A written acknowledgment of the cooperation received from Great Britain's War Office appears during the opening credits. At the end of the film, the creature seems to be destroyed by the explosion devised by "Dr. Adam Royston," and his colleagues afterward claim that the plan "worked." However, a second explosion occurs, which Adam did not expect, ending the story on a somewhat inconclusive note. Although copyright records list the running time as 86 minutes, contemporary reviews reported that the film ran 78 to 80 minutes.

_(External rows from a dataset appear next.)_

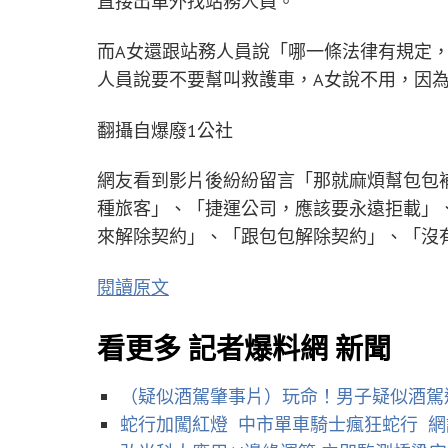
直接出車外找站務人員。
而A女還跟站務人員說「哪一條法律有規定
人員說要不要幫叫救護車，A女說不用，因
翻攝自爆廢1公社
網友看到影片後紛紛留言「那就麻煩幫包包
種旅客」、「捷運公司，應該要永遠拒載」
來解除契約」、「跟包包解除契約」、「沒
閱讀原文
看更多 記者爆料網 新聞
（疑似酒駕肇事片）玩命！男子疑似酒駕
蛇行加闖紅燈 中市單車騎士瘋狂蛇行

       The "X" in the title, which was also used in a previous Hammer production, The Quatermass Xperiment (released in the United States in 1956 as The Creeping Unknown, see entry above) denoted that the film had been rated for "adults only" in Great Britain. Some of the scenes were particularly disturbing for the time. An example that was mentioned in a contemporary review, and in several modern sources, described one scene as one of the most shocking in horror films of that era: the gruesome death of the hospital intern, whose face and hands bubble and dissolve to bone. According to one source, the effect was achieved by placing heating elements into a wax replica of the actor's face.
       Although the film was distributed in the United States by Warner Bros., a October 4, 1956 Daily Variety news item reported that RKO had earlier acquired the project, which was made in England as a joint venture between Exclusive Film Productions, the releasing company for Hammer Films, and Sol Lesser, who had produced many Tarzan films for RKO. Modern sources reported that portions of the film were shot on location in Buckinghamshire. According to a modern source, Joseph Walton directed the film during the first week of shooting and was replaced by Leslie Norman after he became ill. Only Norman is credited onscreen. A modern source stated that Jack Curtis and Les Bowie created the monster. Although some modern sources list Leo McKern's character name as "Inspector McGill," in the film he introduces himself as "Mr. McGill" and makes a point of claiming that he is not officially an inspector.
       Modern sources add the following actors to the cast: Robert Bruce, Brown Derby, Stella Kemball, Anthony Sagar, Max Brimmell, Stevenson Lang, John Stirling, Shaw Taylor, Brian Peck and Edward Judd. Although an Hollywood Reporter production chart included William Russell in the cast, his appearance in the final film is unlikely.